Caring for ALL Children in Need


For most of us, stress is a necessary part of life — think about it.  Although too much stress curtails productivity, a complete lack of it will kill it off in its entirety. We need a certain modicum of stress to keep us motivated as responsible adults.  The stress of having my water turned off motivates me to pay the bill on time; the volatility of the job market ensures we are duly diligent when it comes to job performance.

But for children?
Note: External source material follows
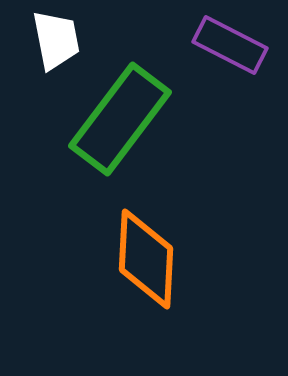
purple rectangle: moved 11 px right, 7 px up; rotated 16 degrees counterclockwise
That’s a different matter, especially if they are suffering from chronically stressful circumstances over which they have no control.

Study after study has shown that toxic stress can actually thwart brain development in young children. One of the latest studies published in October in JAMA Pediatrics asserts that children who live below the poverty level have smaller white and cortical brain matter.  In another study, Princeton researchers found that children living at or below poverty level were 1.5% more likely to experience developmental delays when compared to other children.

The social implications are obvious — that’s why the Nurse-Family Partnership has been studying the impact of intervention programs on young children for the past thirty years.

Their most recent research reveals a mixed bag of results when it comes to the efficacy of such programs. The first dichotomy has to do with who’s actually leading the intervention. They found that in-home interventions conducted by nurses at the ages of 6 and 9 have a positive effect on behavioral issues; however, those conducted by paraprofessionals (unlicensed assistants) have a negligible impact.

The second dichotomy has to do with socio-economic statsus; the researchers discovered that when it comes to effective interventions, racial disparity has decreased over the years. This is good news. However, disparity between the haves and have nots has increased. This is particularly troubling because of the above-mentioned effects of poverty on a young child’s brain development — the process short-circuits when a child is faced with the stress of chronic need.

The irony of the situation is heartbreaking — these are the very children who need quality interventions the most. Fortunately, the Partnership is always searching for ways to better their programs and to improve the quality of life for all children in need.